Begin with the line that has "left hip: (5, 252)". Give it and every line after it again, exactly, through the end of the entries below.

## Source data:
━━━━━━━━━━━━━━━━

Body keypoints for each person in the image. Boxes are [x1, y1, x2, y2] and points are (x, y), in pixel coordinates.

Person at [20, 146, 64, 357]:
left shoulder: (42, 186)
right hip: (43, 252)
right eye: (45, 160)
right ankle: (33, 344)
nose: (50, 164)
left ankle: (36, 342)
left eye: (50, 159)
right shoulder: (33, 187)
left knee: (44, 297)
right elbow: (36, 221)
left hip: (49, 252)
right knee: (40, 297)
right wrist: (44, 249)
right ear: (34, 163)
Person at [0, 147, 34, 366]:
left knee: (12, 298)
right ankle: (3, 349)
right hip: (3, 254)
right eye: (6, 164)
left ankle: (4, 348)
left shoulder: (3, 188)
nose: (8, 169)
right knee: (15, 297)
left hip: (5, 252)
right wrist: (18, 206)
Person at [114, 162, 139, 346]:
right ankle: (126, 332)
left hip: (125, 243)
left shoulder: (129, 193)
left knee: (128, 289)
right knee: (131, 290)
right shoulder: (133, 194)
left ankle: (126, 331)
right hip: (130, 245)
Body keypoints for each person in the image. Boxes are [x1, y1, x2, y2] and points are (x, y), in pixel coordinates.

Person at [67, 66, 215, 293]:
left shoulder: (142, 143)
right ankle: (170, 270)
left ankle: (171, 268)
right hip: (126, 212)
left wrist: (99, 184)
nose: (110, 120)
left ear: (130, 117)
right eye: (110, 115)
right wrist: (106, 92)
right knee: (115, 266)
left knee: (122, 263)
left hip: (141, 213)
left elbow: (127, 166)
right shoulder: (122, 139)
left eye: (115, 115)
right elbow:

━━━━━━━━━━━━━━━━

## Task response:
left hip: (5, 252)
right wrist: (18, 206)
Person at [114, 162, 139, 346]:
right ankle: (126, 332)
left hip: (125, 243)
left shoulder: (129, 193)
left knee: (128, 289)
right knee: (131, 290)
right shoulder: (133, 194)
left ankle: (126, 331)
right hip: (130, 245)
Body keypoints for each person in the image. Boxes are [x1, y1, x2, y2] and points are (x, y), in pixel coordinates.

Person at [67, 66, 215, 293]:
left shoulder: (142, 143)
right ankle: (170, 270)
left ankle: (171, 268)
right hip: (126, 212)
left wrist: (99, 184)
nose: (110, 120)
left ear: (130, 117)
right eye: (110, 115)
right wrist: (106, 92)
right knee: (115, 266)
left knee: (122, 263)
left hip: (141, 213)
left elbow: (127, 166)
right shoulder: (122, 139)
left eye: (115, 115)
right elbow:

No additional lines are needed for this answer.